Better Roads Staff
Let’s Get Together
Building strategic partnerships that work – for both of you
Contractors are, out of necessity, seeking work outside of their traditional markets.
These economy-driven moves require changing strategies to win and successfully complete projects that might be in a new place and/or in a new market type. There can be both risks and rewards when a company leaves its comfort zone, which is why a highway/civil construction firm must first consider how these new markets or larger projects will fit into the company’s current strategy.
For instance, a strategy of just “get more work” or “keep everyone busy” can quickly lead to a waste of time estimating and bidding everything out there, or worse, winning the work and losing your shirt. The response to these difficulties might be, “OK, then we will find a partner to work with to assure we have the capabilities and capacity to do the job.”
Problem solved? Not quite.
Although building collaborative relationships is one of the most successful trends for completing large, complex projects these days, there are many different forms of collaboration, teamwork and partner relationships.
The recession has caused many companies to reduce their workforce and often their capabilities for certain work in order to return to their core competencies. However, this may also mean the company can no longer compete for certain types or sizes of projects. Company management might consider forming some type of temporary partnership with a firm that has the capabilities it lacks. But joining with a partner has several different approaches — which also means there are different levels of legal and financial responsibility and risk involved. A partnership should not be construed as “buddying up” on a project.

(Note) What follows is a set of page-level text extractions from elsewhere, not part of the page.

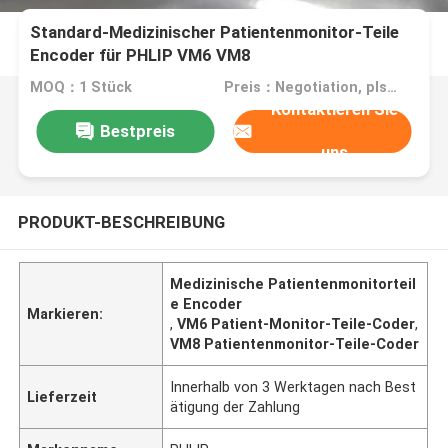
Standard-Medizinischer Patientenmonitor-Teile
Encoder für PHLIP VM6 VM8
MOQ：1 Stück
Preis：Negotiation, pls contact me
Kontaktieren Sie
Bestpreis
uns
PRODUKT-BESCHREIBUNG
Medizinische Patientenmonitorteil
e Encoder
Markieren:
,
VM6 Patient-Monitor-Teile-Coder
,
VM8 Patientenmonitor-Teile-Coder
Innerhalb von 3 Werktagen nach Best
Lieferzeit
ätigung der Zahlung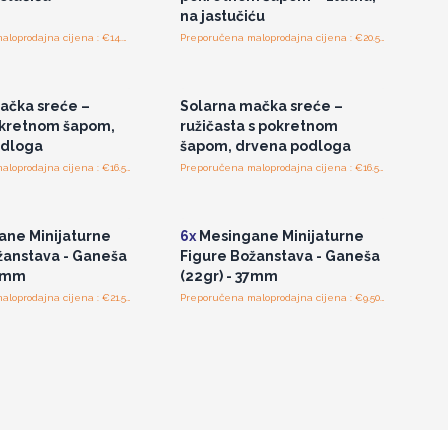
na jastučiću
Preporučena maloprodajna cijena : €14.40/komad
Preporučena maloprodajna cijena : €20.50/komad
tup veleprodajnim
Pristup veleprodajnim
cijenama
cijenama
ačka sreće –
Solarna mačka sreće –
okretnom šapom,
ružičasta s pokretnom
odloga
šapom, drvena podloga
Preporučena maloprodajna cijena : €16.50/komad
Preporučena maloprodajna cijena : €16.50/komad
tup veleprodajnim
Pristup veleprodajnim
cijenama
cijenama
ne Minijaturne
6x
Mesingane Minijaturne
žanstava - Ganeša
Figure Božanstava - Ganeša
49mm
(22gr) - 37mm
Preporučena maloprodajna cijena : €21.50/Figura
Preporučena maloprodajna cijena : €9.50/Figura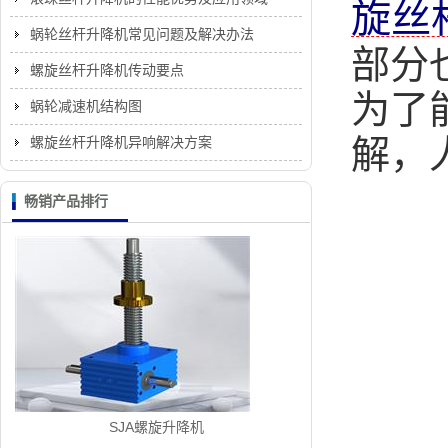
旋丝
蜗轮丝杆升降机常见问题及解决办法
部分
螺旋丝杆升降机传动要点
为了
蜗轮减速机结构图
解，
螺旋丝杆升降机异响解决方案
畅销产品排行
SJA螺旋升降机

All have contract implications, and failed relationships can be costly. At the same time, all of these collaborative approaches are being used to great advantage by many companies for a number of reasons.
Joint ventures are one of the least understood, yet often the most effective approaches to forming temporary partnerships for the duration of a project or selected projects.

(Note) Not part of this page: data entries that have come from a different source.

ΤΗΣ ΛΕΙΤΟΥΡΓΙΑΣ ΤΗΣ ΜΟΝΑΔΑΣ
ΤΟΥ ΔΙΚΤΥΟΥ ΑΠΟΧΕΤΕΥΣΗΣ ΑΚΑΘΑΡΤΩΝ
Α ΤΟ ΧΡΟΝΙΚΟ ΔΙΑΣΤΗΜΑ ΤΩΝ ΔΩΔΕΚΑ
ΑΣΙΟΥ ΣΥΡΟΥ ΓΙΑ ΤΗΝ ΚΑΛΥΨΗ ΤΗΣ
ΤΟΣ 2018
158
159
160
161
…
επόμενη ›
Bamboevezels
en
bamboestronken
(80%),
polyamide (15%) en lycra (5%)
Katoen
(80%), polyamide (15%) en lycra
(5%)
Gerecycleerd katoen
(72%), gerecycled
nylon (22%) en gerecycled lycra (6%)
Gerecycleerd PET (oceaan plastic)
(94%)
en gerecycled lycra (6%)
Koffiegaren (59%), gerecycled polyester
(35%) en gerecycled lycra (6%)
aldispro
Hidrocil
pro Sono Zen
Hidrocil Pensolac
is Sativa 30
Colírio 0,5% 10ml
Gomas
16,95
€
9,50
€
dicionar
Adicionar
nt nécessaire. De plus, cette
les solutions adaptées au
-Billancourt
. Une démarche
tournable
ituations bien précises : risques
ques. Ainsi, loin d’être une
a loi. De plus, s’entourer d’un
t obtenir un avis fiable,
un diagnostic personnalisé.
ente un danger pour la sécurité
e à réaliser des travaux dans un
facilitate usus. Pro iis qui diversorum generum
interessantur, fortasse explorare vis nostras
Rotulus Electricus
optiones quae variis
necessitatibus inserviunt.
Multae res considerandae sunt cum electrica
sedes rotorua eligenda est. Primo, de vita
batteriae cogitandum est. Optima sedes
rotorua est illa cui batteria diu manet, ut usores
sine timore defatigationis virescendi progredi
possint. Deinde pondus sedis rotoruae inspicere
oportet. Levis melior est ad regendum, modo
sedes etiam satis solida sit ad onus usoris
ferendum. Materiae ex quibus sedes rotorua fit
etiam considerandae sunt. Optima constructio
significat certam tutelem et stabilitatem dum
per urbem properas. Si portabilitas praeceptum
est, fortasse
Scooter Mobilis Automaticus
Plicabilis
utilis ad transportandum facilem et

Although joint ventures are considerably more common on large, technically complex projects, they also appear on small and relatively straightforward projects. Companies pursue joint ventures for a variety of reasons. Among them are to:
• expand market penetration by tapping into another company’s expertise. Companies often seek to take advantage of a joint venture partner’s local knowledge, familiarity with subcontractors, customer understanding or other market expertise.